E eu também. Isto é que é colocar o dedo na ferida. Sem paninhos quentes! Ai, o que eu já gosto deste blogue!
Olá avó pirueta:
Menciona "Nao matem a cotovia" de Harper Lee nos seus livros preferidos. Como é um dos livros que mais me comoveu dos que até agora li, sinto que já temos alguma coisa em comum.
Nao sei se sabe que ela foi amiga de infancia do Truman Capote, e o miúdo vizinho dos dois irmaos protogonistas foi inspirado nele.
Saudacoes de Düsseldorf!
Olá Carmo, eu também sou professora. Esta é a minha primeira visita ao seu blogue. Parabéns, gosto muito dele. Em relação ao seu perfil, temos em comum as preferências pelo livro "Não matem a cotovia" e o filme "As pontes de Madison County" (o livro também é óptimo, já o reli várias vezes).Que pena a sr.ª ministra não ler este texto da Carmo e ficar assim a perceber um bocadinho do que é a realidade deste país em relação ao "paraíso" distante da mítica Finlândia.

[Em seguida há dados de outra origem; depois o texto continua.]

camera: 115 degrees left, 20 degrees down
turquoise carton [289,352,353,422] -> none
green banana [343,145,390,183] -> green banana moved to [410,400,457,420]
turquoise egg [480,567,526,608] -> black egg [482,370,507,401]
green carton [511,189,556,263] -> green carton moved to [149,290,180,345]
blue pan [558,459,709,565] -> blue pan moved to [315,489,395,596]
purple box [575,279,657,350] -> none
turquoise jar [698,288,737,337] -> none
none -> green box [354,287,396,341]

Obrigada, Teresa, mas eu já estou habituada a que os ministros não leiam as minhas cartas, nem imagina quantas já lhes escrevi. Sabe, eu já ministrei um Seminário numa Universidade Sénior, com grande gosto e prazer, em que se fazia o estudo paralelo entre esses dois livros e os respectivos filmes. Foi uma coisa muito gira! Para mim, o filme das Pontes é melhor do que o livro. O filme, Na Sombra e no Silêncio, é uma maravilha em si, mas não pode, como filme, apresentar a densidade e a emoção do crescimento das crianças, das suas bizarrias. Sabe que Atticus Finch foi considerada a personagem cinematográfica mais humana do século XX?